To launch an experiment using the configuration file atari8_fg_aULMC.json with the index 1, execute:

python main.py --config_file ./configs/atari8_fg_aULMC.json --config_idx 1

Optional: Grid Search

To identify the total number of parameter combinations for a given configuration (for instance, atari8_fg_aULMC.json), run:

python utils/sweeper.py

This command outputs the total combinations:

Number of total combinations in atari8_fg_aULMC.json: 1728

To systematically explore each combination (indices 1 to 144), you could utilize a bash script:

for index in {1..144}
do
  python main.py --config_file ./configs/atari8_fg_aULMC.json --config_idx $index
done

For handling a large batch of experiments, GNU Parallel is recommended for job scheduling:

parallel --eta --ungroup python main.py --config_file ./configs/atari8_fg_aULMC.json --config_idx {1} ::: $(seq 1 1728)

If conducting multiple runs for the same configuration index, increment the index by the total number of combinations. For instance, to perform 5 runs for index 1:

for index in 1 1729 3457 5185 6913
do
  python main.py --config_file ./configs/atari8_fg_aULMC.json --config_idx $index
done

Alternatively, for simplicity:

parallel --eta --ungroup python main.py --config_file ./configs/atari8_fg_aULMC.json --config_idx {1} ::: $(seq 1 1728 8640)

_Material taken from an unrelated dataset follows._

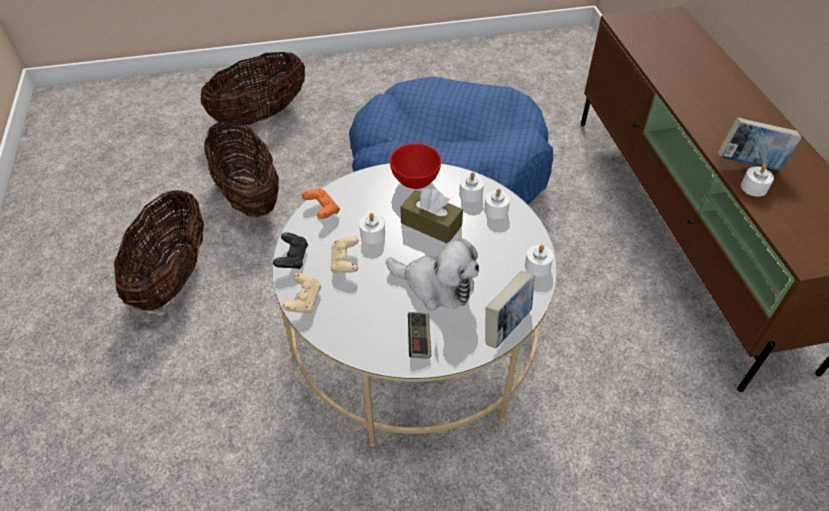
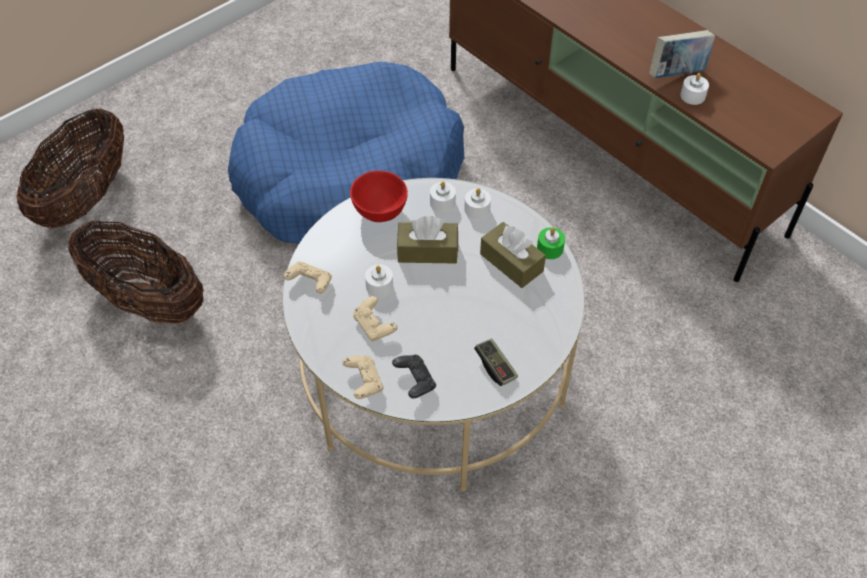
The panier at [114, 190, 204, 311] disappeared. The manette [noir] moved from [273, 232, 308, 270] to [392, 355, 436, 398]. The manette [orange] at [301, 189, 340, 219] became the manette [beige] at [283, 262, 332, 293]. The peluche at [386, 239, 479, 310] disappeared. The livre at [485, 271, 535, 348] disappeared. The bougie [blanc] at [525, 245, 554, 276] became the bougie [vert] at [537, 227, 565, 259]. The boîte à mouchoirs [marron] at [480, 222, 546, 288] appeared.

Optional: Analyzing Results

To analyze experiment outcomes, simply execute:

python analysis.py

This script identifies unfinished experiments by checking for missing result files, reports memory usage, and produces a histogram of memory utilization for the logs/atari8_fg_aULMC/0 directory. It also generates CSV files summarizing the training and testing outcomes. For comprehensive details, see analysis.py. Additional analysis tools are available in utils/plotter.py.